As the years passed, boyfriends came and went, and I’m sure he had girlfriends but he never mentioned them to me, and I never told him about the men in my life. I moved into a flat, he got a house and the last time we had a proper conversation was when he came to see me just after I moved in – I didn’t even have a phone number for him; he had tried to contact me via my parents’ number.

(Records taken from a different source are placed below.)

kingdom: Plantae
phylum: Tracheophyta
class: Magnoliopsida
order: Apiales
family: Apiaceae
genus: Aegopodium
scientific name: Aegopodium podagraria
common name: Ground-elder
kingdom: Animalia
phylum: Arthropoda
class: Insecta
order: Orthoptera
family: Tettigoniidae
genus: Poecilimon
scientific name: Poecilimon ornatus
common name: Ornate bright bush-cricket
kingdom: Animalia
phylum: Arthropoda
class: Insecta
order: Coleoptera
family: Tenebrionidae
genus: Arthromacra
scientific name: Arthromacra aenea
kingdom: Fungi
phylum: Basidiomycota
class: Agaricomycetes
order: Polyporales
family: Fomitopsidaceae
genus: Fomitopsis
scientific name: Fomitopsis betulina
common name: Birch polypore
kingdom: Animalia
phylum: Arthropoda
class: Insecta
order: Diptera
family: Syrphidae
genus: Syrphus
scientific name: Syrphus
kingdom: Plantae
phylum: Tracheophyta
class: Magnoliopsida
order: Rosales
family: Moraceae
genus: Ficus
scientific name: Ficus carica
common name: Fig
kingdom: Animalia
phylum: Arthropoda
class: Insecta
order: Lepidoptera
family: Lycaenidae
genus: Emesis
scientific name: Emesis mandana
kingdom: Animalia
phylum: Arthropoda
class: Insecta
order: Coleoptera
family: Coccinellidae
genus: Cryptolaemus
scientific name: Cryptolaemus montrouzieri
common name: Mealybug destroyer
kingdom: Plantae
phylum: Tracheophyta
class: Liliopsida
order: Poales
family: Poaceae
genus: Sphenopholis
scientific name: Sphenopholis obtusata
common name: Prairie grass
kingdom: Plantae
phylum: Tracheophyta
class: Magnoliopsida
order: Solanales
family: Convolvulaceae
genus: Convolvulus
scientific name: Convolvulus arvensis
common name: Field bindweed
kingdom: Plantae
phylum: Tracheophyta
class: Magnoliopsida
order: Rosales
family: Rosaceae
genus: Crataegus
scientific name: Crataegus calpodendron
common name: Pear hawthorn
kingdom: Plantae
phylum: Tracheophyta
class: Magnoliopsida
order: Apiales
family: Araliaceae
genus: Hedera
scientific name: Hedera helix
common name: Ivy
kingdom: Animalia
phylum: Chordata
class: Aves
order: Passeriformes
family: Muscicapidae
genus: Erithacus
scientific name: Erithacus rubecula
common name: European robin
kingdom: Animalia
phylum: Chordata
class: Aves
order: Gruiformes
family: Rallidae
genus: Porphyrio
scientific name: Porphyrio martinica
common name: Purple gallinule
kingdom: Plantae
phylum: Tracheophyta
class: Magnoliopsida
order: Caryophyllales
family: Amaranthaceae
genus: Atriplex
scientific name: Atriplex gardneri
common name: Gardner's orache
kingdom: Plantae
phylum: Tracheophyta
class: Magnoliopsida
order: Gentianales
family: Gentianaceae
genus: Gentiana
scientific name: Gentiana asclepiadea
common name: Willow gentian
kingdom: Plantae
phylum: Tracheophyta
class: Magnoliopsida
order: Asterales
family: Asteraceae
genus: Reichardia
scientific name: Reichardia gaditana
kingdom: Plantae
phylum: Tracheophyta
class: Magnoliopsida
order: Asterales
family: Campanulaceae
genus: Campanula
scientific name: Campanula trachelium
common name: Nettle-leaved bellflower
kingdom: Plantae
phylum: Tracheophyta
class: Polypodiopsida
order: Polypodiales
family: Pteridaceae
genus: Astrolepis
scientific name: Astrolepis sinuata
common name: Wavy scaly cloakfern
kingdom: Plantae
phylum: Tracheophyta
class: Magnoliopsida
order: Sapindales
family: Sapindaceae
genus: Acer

For some reason there was a little awkwardness between us and we were both less relaxed than before. The conversation was stilted. I somehow felt a little embarrassed. We went out for a drink, which was also more tense than usual, then went our separate ways, not arranging to meet again. With hindsight, this was probably the moment when the drapes were fully drawn on any way out of the ‘friendship zone’. We were utterly stuck in our little ruts with no way up the slippery walls.

We had fleeting contact a few years ago via a social media site – but it was mostly a ‘hi, how are you and congratulations for being married and having kids’ conversation, which went nowhere and he clearly had no intention of taking it further. I wanted to scream: “WELL, ACTUALLY, MY MARRIAGE IS PRETTY MUCH FINISHED, SO ARE YOU SINGLE AND DID YOU EVER FANCY ME? DID I MISS THE VITAL SIGNS AND IF SO, LET’S START SOMETHING NOW BEFORE IT’S TOO LATE!”

Probably best I didn’t – the pain of rejection after all these years of an unanswered question would be like an extremely hard kick in the stomach with steel toe-capped boots. And why would I be so arrogant as to assume that the popular, funny, good-looking guy from school wouldn’t have settled down with a stunning, intelligent, faultless superwoman?

Maybe the ‘zone’ is the safest place to be.